Would you show every line from the records that holds "Kurs"?

**** PROVIDED ENTRIES ****

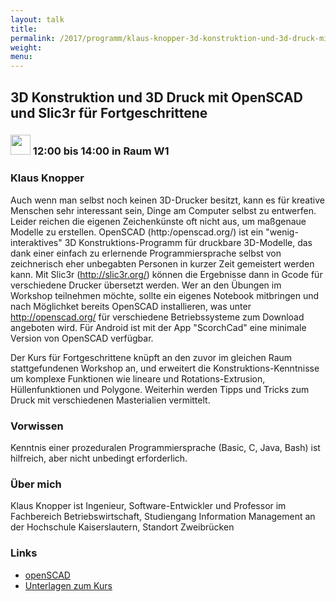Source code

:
 ```yaml
---
layout: talk
title:
permalink: /2017/programm/klaus-knopper-3d-konstruktion-und-3d-druck-mit-openscad-und-slic3r-fuer-fortgeschrittene/
weight:
menu:
---
```

## 3D Konstruktion und 3D Druck mit OpenSCAD und Slic3r für Fortgeschrittene

### <img height = "32" src="../../../images/workshop.svg"> 12:00 bis 14:00 in Raum W1

### Klaus Knopper

Auch wenn man selbst noch keinen 3D-Drucker besitzt, kann es für kreative Menschen sehr interessant sein, Dinge am Computer selbst zu entwerfen. Leider reichen die eigenen Zeichenkünste oft nicht aus, um maßgenaue Modelle zu erstellen. OpenSCAD (http:/openscad.org/) ist ein "wenig-interaktives" 3D Konstruktions-Programm für druckbare 3D-Modelle, das dank einer einfach zu erlernende Programmiersprache selbst von zeichnerisch eher unbegabten Personen in kurzer Zeit gemeistert werden kann. Mit Slic3r (http://slic3r.org/) können die Ergebnisse dann in Gcode für verschiedene Drucker übersetzt werden. Wer an den Übungen im Workshop teilnehmen möchte, sollte ein eigenes Notebook mitbringen und nach Möglichket bereits OpenSCAD installieren, was unter http://openscad.org/ für verschiedene Betriebssysteme zum Download angeboten wird. Für Android ist mit der App "ScorchCad" eine minimale Version von OpenSCAD verfügbar.

Der Kurs für Fortgeschrittene knüpft an den zuvor im gleichen Raum stattgefundenen Workshop an, und erweitert die Konstruktions-Kenntnisse um komplexe Funktionen wie lineare und Rotations-Extrusion, Hüllenfunktionen und Polygone. Weiterhin werden Tipps und Tricks zum Druck mit verschiedenen Masterialien vermittelt.

### Vorwissen

Kenntnis einer prozeduralen Programmiersprache (Basic, C, Java, Bash) ist hilfreich, aber nicht unbedingt erforderlich. 

### Über mich

Klaus Knopper ist Ingenieur, Software-Entwickler und Professor im Fachbereich Betriebswirtschaft, Studiengang Information Management an der Hochschule Kaiserslautern, Standort Zweibrücken

### Links

- <a href="http://www.openscad.org" target="_blank">openSCAD</a>
- <a href="http://knopper.net/tuebix/" target="_blank">Unterlagen zum Kurs</a>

****

WRITTEN RESPONSE:
Der Kurs für Fortgeschrittene knüpft an den zuvor im gleichen Raum stattgefundenen Workshop an, und erweitert die Konstruktions-Kenntnisse um komplexe Funktionen wie lineare und Rotations-Extrusion, Hüllenfunktionen und Polygone. Weiterhin werden Tipps und Tricks zum Druck mit verschiedenen Masterialien vermittelt.
- <a href="http://knopper.net/tuebix/" target="_blank">Unterlagen zum Kurs</a>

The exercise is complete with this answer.